◆ **TO DO**:
Take every line from the listing below that contains "knee".

=== Section Start ===

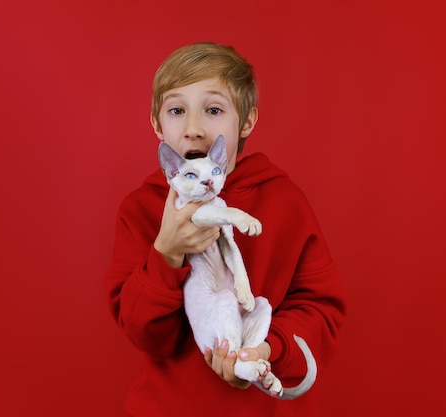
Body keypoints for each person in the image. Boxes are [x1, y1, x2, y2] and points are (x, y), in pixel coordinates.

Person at [104, 41, 346, 416]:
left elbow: (321, 307)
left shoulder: (285, 201)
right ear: (156, 124)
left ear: (246, 121)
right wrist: (166, 252)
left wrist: (268, 349)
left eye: (213, 109)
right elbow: (147, 336)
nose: (194, 128)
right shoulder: (140, 209)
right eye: (176, 110)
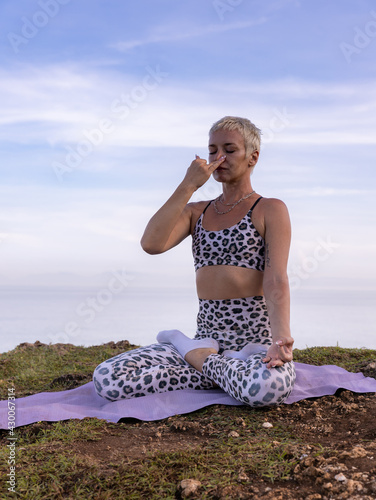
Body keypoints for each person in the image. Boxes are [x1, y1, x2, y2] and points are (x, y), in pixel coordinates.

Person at [93, 116, 295, 407]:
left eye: (229, 149)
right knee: (108, 377)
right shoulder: (196, 212)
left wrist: (280, 340)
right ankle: (218, 370)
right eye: (212, 150)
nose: (218, 157)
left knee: (267, 388)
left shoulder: (269, 209)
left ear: (253, 157)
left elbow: (276, 279)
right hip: (206, 339)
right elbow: (151, 244)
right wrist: (188, 185)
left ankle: (203, 365)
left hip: (254, 344)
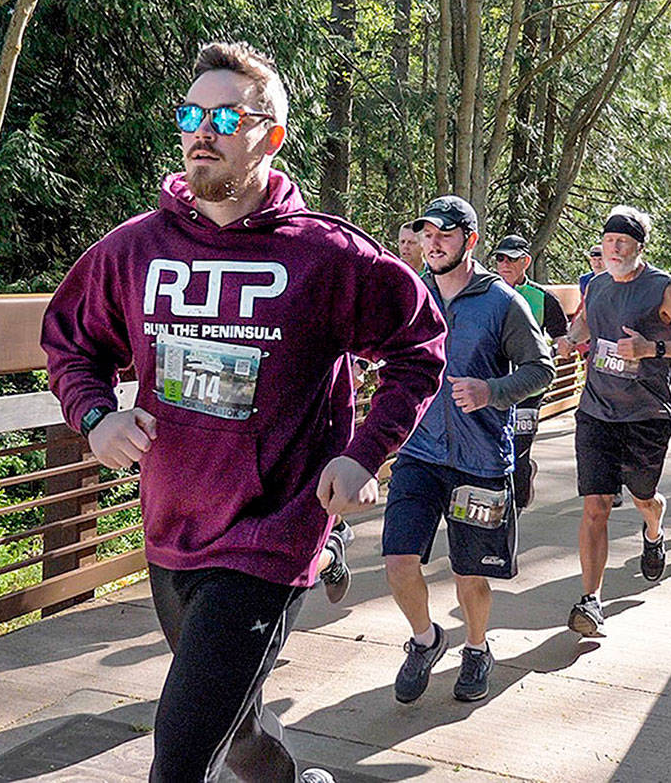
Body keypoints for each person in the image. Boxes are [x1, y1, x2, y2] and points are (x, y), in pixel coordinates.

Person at [40, 41, 446, 783]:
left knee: (180, 750)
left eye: (225, 116)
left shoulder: (329, 256)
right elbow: (71, 342)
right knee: (235, 720)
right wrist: (95, 415)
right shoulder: (134, 249)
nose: (202, 130)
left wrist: (364, 451)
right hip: (173, 523)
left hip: (275, 530)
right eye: (192, 113)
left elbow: (418, 347)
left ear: (272, 135)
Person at [383, 198, 553, 704]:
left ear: (470, 241)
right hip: (419, 451)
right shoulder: (414, 294)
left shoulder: (502, 302)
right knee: (398, 560)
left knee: (470, 573)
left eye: (447, 235)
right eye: (428, 234)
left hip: (479, 458)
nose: (434, 244)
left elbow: (540, 369)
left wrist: (490, 391)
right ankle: (425, 639)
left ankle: (476, 649)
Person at [555, 206, 671, 637]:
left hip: (645, 415)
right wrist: (570, 342)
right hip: (596, 412)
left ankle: (654, 524)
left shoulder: (662, 289)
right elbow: (586, 322)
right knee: (596, 506)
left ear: (639, 247)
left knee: (644, 496)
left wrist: (652, 351)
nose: (614, 248)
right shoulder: (598, 285)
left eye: (622, 242)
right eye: (608, 241)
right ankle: (591, 600)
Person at [493, 234, 567, 509]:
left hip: (528, 389)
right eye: (500, 258)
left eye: (511, 258)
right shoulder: (484, 292)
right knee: (495, 451)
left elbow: (562, 337)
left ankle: (517, 507)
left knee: (519, 453)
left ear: (525, 261)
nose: (504, 264)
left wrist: (554, 350)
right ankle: (501, 508)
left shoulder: (543, 298)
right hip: (493, 387)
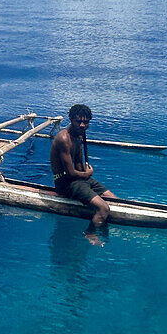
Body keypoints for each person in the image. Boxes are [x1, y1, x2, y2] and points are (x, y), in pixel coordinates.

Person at [50, 104, 117, 244]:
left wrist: (86, 175)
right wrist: (87, 175)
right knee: (104, 208)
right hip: (65, 183)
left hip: (78, 179)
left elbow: (79, 165)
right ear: (70, 119)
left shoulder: (79, 136)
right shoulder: (64, 139)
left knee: (114, 198)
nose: (82, 125)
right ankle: (90, 232)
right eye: (78, 121)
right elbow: (69, 173)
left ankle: (101, 219)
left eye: (86, 122)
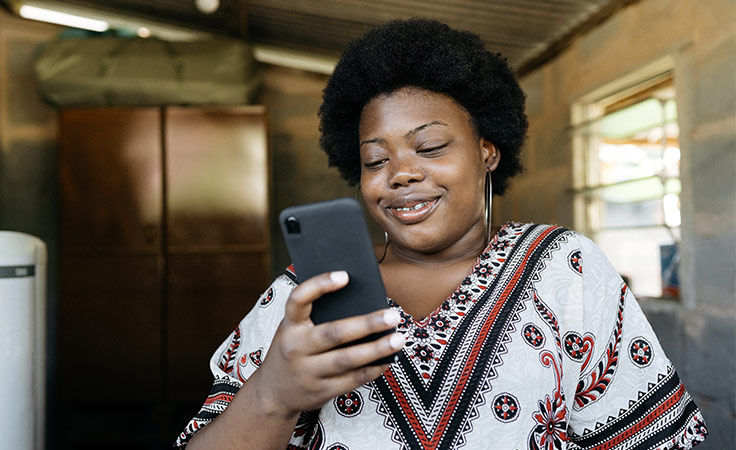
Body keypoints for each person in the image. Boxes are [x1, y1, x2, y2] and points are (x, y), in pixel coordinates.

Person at [175, 18, 707, 450]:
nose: (400, 173)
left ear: (487, 151)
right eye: (375, 159)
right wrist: (272, 395)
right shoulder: (306, 293)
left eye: (429, 147)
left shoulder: (565, 268)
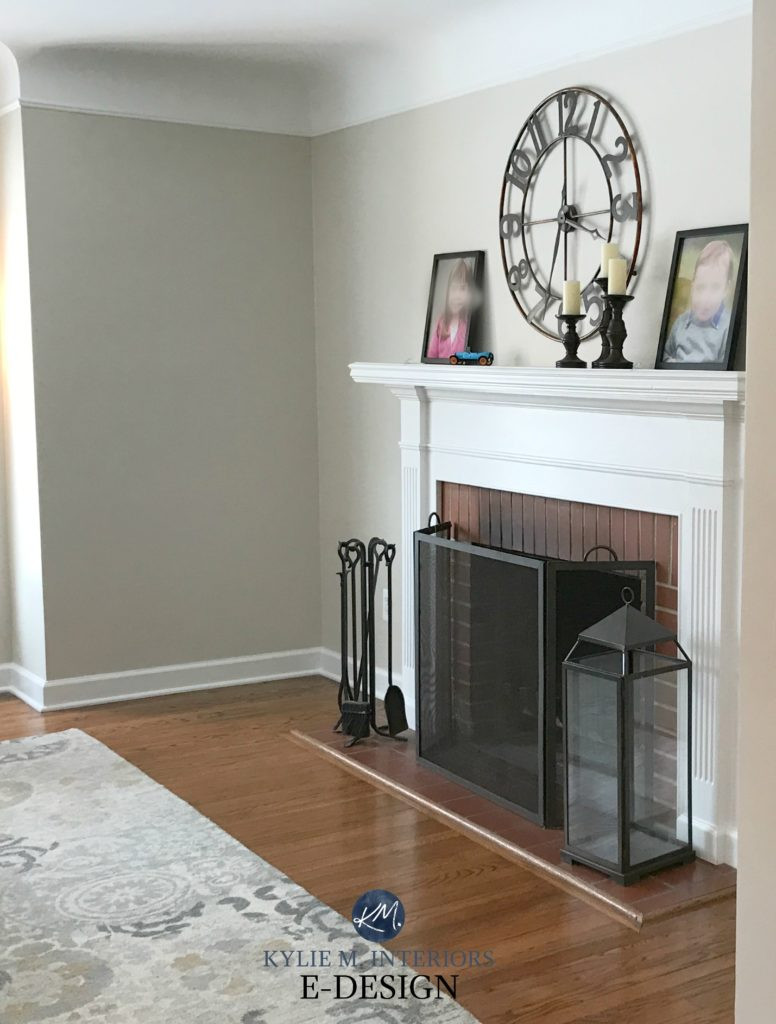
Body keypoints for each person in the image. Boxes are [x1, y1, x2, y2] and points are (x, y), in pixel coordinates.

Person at [663, 240, 735, 364]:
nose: (705, 298)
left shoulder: (727, 328)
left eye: (715, 288)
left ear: (725, 290)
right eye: (701, 287)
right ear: (693, 286)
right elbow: (664, 357)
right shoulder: (681, 323)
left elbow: (724, 377)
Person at [426, 259, 474, 359]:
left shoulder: (469, 324)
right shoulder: (442, 322)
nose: (457, 296)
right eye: (454, 289)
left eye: (462, 289)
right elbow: (431, 356)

=== Section End ===

◆ **WRITTEN SOLUTION**:
right knee: (108, 377)
left knee: (267, 388)
left knee: (180, 750)
right knee: (235, 720)
right knee: (398, 560)
left knee: (470, 573)
right knee: (596, 506)
left knee: (644, 496)
right knee: (495, 451)
left knee: (519, 453)
right knee: (104, 208)
left knee: (114, 198)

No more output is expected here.